Iranian endocrinologist

Avideh Nazeri is an Iranian endocrinologist who is director of clinical, medical, and regulatory for Novo Nordisk UK and Ireland.

== Education ==
Nazeri dreamed of becoming an air hostess as a child, but was encouraged by a teacher to study medicine. She trained in medicine at King's College London GKT School of Medical Education.

== Career ==
In 2008, Nazeri joined Novo Nordisk in Iran, before working in their global affairs department in Denmark. As global medical director she was in charge of the research portfolio on modern insulins aspart and semaglutide. In 2013 Nazeri became head of medical affairs in Canada, where she launched Key Opinion Leader (KOL) engagement and learning programmes within their medical affairs group. In October 2016 Nazeri was appointed as director of Novo Nordisk and worked to build partnerships and drive innovation.

Nazeri has expressed concern about the lack of awareness around the health risks of diabetes mellitus type 2, especially with regards to the development of cardiovascular disease.
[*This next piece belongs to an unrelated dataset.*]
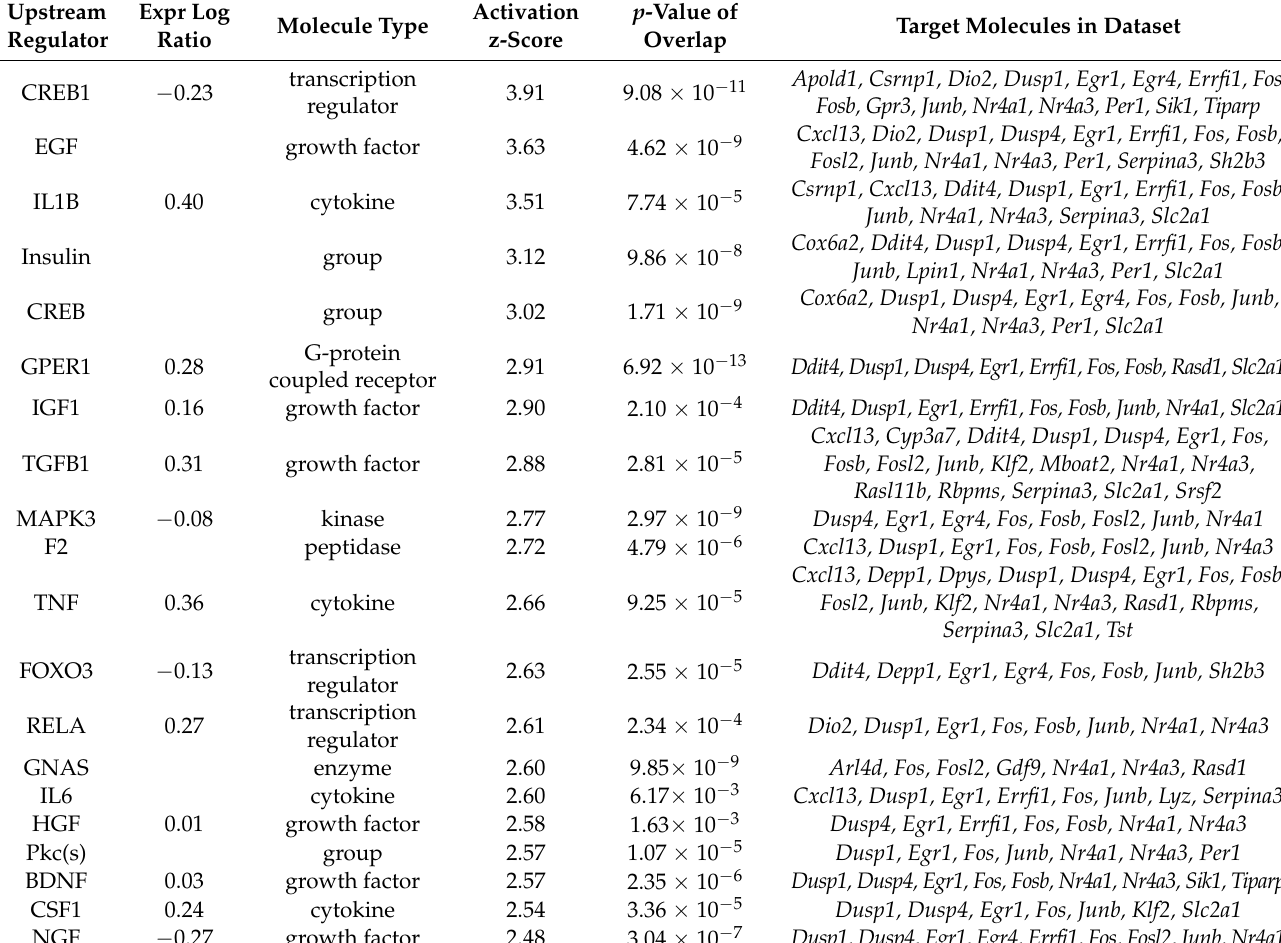
Table 2. Top 20 upstream regulators identified as significantly activated in the “OHT +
In 2017 Nazeri urged the public to return faulty insulin cartridge holders in the NovoPen Echo and NovoPen 5 devices, which were found to break when exposed to household cleaning agents. Under her leadership, the organisation has expanded treatment options for patients with diabetes. It was reported that Novo Nordisk's insulin degludec was the most cost-effective diabetic treatment. She launched Fiasp, a new fast acting insulin, which improves blood sugar levels after meals by working twice as quickly in the bloodstream.

Nazeri has contributed to Pharmaceutical Journal.